Our journey started unexpectedly in January 2007 when conceived our first son. We hadn't been trying and in fact had just started birth control. We lost our little boy before we even knew of his existance. For the longest time, I didn't even tell him (or anyone else for that matter). I just dealt with it on my own and reminded myself that we were no where near ready to have a child together.
After some long discussions we decided that we were going to start trying to conceive in October 2007. Amazingly, we got pregnant that very cycle. We were elated. We (like so many others) assumed that we had used all our bad luck and that of course we were going to have a healthy pregnancy. We didn't tell anyone right away, choosing to sit on the news for a little while. We enjoyed every minute of the pregnancy. Around 9 weeks I even started to show. On January 30th I began cramping and passing clots. I immediately knew what was happening. We were devastated. I made it all the way to 11 weeks.
After losing our second pregnancy, I couldn't let him so much as touch me. Even a simple hug would send me bawling. Just a couple of months after the loss, I found justmommies.com The ladies there are amazing. They encouraged me to name the babies we had lost and give it time. We named our first angel Dominic McDylan. Our second angel was given the name Gwendolyn Elizabeth.

▶ **TASKS TO PERFORM**:
1) Quote the passage on pregnancy loss, beginning at the words "After some long" and stopping after the words "to 11 weeks.".
2) In the passage on pregnancy loss, what name was given to the second lost baby?
3) Write a continuation of the passage on pregnancy loss that picks up after its final sentence.
The rows that come after this text are not needed for any of the work here.

Records from a collection:
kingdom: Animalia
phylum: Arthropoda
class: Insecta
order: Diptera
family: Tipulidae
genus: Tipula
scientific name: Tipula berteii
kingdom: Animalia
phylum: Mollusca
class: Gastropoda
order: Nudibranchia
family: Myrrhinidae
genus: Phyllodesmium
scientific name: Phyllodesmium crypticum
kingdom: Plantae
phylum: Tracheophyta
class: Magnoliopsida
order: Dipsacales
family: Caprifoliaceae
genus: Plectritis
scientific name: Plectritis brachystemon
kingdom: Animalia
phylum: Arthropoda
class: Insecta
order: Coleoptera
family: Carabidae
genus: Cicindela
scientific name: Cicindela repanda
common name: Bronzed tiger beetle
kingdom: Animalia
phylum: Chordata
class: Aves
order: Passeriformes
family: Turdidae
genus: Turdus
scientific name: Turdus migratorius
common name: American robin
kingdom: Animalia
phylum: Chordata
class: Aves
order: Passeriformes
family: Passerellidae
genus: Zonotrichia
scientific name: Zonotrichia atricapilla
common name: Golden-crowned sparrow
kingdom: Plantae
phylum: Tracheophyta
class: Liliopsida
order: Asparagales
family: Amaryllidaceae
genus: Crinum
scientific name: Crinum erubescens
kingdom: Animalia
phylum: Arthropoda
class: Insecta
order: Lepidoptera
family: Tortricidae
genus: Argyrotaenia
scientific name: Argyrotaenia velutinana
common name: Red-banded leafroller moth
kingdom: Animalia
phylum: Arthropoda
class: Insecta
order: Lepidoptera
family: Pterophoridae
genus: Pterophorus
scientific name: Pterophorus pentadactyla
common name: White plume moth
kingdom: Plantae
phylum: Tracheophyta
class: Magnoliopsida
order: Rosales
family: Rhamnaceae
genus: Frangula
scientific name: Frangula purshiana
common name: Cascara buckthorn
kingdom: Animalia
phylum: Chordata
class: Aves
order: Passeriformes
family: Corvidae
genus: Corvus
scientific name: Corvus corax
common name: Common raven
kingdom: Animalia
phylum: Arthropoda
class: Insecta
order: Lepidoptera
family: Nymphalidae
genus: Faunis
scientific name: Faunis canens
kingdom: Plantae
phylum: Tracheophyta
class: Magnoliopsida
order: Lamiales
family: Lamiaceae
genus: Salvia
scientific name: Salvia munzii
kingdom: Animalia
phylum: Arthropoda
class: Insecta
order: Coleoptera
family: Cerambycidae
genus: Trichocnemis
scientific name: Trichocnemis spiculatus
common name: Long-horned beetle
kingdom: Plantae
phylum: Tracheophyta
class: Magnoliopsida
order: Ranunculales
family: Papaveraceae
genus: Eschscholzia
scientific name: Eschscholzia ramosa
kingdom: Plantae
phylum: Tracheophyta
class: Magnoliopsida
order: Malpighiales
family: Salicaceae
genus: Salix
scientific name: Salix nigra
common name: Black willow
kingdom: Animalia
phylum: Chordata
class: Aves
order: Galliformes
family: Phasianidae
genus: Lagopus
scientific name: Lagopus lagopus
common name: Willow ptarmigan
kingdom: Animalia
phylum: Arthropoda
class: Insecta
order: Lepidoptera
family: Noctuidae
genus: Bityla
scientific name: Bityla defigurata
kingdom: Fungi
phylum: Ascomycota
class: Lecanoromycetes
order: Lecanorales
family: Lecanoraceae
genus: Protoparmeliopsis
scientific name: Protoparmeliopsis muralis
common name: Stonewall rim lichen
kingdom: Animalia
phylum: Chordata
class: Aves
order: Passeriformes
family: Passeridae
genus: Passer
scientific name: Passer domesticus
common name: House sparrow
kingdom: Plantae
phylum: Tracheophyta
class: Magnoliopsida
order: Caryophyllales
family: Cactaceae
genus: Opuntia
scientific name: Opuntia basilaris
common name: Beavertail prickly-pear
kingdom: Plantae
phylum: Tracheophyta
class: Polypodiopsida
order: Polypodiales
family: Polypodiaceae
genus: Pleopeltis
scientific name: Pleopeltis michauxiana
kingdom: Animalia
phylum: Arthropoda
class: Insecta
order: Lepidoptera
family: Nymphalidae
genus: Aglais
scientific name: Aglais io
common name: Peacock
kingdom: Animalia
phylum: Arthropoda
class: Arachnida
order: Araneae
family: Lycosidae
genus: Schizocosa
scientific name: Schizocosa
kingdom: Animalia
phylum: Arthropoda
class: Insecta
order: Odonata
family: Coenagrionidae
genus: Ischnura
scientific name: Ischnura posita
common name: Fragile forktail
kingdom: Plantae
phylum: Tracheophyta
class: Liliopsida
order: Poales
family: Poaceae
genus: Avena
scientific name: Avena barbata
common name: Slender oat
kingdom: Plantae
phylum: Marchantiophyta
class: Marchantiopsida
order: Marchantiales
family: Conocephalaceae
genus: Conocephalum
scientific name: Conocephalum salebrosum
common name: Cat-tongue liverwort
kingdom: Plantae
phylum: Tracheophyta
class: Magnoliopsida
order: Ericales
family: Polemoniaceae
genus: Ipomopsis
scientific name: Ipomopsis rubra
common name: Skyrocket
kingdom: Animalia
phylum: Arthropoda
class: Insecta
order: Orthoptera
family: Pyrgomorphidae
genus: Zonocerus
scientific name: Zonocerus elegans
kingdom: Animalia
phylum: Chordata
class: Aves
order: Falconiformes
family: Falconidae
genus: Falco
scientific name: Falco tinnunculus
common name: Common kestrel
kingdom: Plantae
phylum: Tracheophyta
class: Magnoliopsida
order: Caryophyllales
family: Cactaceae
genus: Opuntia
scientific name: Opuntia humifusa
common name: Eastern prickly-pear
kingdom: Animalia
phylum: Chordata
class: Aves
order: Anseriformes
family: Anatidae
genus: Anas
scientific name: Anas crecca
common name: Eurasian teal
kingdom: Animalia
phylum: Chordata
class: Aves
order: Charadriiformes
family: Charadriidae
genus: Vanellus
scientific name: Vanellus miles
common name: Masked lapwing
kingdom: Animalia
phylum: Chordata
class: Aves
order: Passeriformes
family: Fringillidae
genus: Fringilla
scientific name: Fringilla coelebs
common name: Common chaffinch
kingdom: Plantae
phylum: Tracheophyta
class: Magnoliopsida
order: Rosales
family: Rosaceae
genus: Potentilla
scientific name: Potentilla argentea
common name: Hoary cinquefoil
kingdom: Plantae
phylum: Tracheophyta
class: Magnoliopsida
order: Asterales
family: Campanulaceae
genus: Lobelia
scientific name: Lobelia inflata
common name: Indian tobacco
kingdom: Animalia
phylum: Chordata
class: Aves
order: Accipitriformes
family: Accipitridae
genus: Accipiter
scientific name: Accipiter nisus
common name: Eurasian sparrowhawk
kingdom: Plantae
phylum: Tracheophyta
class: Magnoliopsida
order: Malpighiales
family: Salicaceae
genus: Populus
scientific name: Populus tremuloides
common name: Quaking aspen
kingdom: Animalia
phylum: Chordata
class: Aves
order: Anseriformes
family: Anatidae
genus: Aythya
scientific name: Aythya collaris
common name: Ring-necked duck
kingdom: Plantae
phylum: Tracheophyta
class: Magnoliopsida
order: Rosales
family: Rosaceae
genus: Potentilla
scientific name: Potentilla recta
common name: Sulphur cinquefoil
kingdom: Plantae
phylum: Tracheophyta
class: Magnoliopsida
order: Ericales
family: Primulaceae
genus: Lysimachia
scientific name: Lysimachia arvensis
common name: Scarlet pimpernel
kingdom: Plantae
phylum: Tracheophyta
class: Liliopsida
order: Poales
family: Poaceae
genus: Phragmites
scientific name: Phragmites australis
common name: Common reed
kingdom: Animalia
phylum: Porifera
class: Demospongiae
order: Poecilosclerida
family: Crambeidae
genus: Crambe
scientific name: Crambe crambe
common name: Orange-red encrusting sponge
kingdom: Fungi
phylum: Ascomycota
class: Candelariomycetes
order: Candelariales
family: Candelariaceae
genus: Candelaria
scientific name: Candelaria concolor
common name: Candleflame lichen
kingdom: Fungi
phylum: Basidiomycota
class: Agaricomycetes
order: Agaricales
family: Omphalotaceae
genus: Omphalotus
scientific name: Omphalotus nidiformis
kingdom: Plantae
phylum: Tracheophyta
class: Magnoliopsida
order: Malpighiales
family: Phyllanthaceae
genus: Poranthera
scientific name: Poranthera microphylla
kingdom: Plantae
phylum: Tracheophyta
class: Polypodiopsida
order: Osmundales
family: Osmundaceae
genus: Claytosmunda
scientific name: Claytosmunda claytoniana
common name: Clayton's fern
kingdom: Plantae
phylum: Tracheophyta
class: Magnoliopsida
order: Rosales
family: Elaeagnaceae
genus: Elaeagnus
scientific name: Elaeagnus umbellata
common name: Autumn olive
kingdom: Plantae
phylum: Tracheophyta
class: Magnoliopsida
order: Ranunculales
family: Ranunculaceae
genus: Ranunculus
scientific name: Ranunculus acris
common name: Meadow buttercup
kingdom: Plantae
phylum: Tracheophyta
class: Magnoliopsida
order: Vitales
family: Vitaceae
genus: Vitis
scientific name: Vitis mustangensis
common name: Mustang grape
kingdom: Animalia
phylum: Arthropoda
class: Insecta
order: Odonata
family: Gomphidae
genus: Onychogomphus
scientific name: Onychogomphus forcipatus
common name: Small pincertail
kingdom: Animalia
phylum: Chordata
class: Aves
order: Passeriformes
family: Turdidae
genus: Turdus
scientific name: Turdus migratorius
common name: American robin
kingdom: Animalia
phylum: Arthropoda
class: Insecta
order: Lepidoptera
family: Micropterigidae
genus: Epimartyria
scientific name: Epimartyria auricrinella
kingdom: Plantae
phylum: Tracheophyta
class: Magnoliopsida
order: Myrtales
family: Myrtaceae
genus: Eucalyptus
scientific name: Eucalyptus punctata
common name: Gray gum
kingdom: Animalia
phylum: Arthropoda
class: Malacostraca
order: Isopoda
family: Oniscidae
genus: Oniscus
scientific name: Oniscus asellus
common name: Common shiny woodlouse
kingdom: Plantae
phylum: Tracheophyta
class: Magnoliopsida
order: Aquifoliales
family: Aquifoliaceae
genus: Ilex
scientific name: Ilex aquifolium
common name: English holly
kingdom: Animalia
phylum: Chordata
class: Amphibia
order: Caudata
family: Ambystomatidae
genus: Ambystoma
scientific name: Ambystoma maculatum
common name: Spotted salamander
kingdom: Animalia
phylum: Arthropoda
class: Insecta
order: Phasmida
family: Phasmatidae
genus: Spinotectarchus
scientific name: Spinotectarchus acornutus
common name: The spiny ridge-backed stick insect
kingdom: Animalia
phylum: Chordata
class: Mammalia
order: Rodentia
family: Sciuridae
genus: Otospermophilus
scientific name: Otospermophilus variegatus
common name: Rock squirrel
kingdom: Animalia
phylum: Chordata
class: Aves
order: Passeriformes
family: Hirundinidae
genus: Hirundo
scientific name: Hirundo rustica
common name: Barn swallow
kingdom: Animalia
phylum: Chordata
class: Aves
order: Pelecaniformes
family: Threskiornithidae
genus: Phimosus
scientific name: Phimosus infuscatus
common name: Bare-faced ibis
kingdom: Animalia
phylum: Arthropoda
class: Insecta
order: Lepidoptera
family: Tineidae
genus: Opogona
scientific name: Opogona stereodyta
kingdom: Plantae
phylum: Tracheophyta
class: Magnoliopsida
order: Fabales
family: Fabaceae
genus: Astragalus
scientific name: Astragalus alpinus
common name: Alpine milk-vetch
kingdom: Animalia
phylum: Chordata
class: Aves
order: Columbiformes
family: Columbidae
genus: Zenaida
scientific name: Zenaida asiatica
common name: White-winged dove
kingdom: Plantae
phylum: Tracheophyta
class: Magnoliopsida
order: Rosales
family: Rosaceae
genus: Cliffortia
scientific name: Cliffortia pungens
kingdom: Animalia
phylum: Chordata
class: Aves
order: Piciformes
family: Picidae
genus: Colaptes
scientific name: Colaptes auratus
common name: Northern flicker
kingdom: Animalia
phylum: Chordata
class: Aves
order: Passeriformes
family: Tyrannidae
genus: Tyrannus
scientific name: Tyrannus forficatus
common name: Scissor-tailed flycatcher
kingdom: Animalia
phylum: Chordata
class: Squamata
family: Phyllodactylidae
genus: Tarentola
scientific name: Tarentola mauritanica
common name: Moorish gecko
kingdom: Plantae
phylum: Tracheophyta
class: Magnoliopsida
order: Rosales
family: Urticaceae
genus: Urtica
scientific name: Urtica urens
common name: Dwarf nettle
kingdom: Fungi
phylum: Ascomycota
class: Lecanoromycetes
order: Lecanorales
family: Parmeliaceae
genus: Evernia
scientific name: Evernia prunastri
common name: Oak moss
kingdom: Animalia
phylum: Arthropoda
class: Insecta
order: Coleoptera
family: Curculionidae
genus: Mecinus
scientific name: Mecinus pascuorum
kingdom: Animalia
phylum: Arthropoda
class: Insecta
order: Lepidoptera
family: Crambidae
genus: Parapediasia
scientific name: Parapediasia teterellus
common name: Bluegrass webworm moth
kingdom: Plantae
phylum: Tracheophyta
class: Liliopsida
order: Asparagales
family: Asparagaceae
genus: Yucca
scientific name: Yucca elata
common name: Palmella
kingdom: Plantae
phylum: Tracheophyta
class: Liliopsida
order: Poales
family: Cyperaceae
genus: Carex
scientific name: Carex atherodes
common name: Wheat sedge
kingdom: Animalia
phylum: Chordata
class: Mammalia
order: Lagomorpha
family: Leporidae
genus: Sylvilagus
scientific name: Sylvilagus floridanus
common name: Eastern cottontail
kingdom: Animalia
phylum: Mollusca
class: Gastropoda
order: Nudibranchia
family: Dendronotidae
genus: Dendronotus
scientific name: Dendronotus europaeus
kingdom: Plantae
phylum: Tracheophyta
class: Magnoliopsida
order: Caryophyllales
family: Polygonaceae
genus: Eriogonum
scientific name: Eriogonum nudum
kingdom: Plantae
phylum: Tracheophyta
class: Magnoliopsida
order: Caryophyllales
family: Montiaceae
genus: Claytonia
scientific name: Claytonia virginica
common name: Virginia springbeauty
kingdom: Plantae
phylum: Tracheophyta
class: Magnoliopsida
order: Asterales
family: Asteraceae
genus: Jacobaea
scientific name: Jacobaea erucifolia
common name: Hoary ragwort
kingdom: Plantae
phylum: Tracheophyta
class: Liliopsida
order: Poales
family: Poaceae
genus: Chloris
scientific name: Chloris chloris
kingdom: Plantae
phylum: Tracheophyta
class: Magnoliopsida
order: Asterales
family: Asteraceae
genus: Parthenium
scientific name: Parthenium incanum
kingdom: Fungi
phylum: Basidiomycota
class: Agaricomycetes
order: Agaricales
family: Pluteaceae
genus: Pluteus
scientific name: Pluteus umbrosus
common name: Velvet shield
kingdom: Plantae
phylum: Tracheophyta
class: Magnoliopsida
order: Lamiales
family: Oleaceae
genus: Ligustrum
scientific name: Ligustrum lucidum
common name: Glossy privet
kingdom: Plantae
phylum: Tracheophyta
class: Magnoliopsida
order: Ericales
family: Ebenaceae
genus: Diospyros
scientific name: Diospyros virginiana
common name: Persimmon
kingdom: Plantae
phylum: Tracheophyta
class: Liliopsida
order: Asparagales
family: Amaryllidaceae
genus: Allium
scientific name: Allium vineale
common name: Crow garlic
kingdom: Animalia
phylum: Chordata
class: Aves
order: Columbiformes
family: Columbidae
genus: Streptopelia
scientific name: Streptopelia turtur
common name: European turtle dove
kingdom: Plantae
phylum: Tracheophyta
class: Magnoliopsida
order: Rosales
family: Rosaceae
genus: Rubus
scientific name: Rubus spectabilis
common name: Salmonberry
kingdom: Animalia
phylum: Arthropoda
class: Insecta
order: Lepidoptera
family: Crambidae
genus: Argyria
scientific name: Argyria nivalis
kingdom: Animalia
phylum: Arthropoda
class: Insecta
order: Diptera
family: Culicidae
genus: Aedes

▶ **ANSWERS TO THE EXERCISES**:
1)
After some long discussions we decided that we were going to start trying to conceive in October 2007. Amazingly, we got pregnant that very cycle. We were elated. We (like so many others) assumed that we had used all our bad luck and that of course we were going to have a healthy pregnancy. We didn't tell anyone right away, choosing to sit on the news for a little while. We enjoyed every minute of the pregnancy. Around 9 weeks I even started to show. On January 30th I began cramping and passing clots. I immediately knew what was happening. We were devastated. I made it all the way to 11 weeks.

2) Gwendolyn Elizabeth.

3)
Not long after joining JM we started officially trying to conceive again. To our surprise we didn't conceive right away this time. (I had assumed we would because of the first two pregnancies.) But we still didn't have to wait long. In October 2008 we conceived again. This time we were scared, but still hopeful. After all, I blamed Dominic's loss on the birth control pills and figured Gwen's to be a fluke. Sadly, through, at a mere 5 weeks 4 days, I began the now-all-too-familiar process of miscarrying yet again.
With the loss of my third baby came anger. Chris wouldn't admit that I was ever pregnant. I think it was his way of coping. I named our third little one Aiden Alexander. I lost all confidence that I would ever carry full term. I am no longer sure about the causes of my first two babies.
By this time we were nearing our wedding date, September 27, 2009. We decided (for insurance purposes) to put trying to put trying to conceive on hold until after the wedding. That brings us to now.
We are currently on our first cycle of trying to conceive this round. This cycle has been more of a not try/not prevent. We're hoping to go in for fertility testing soon in an attempt to get some answers.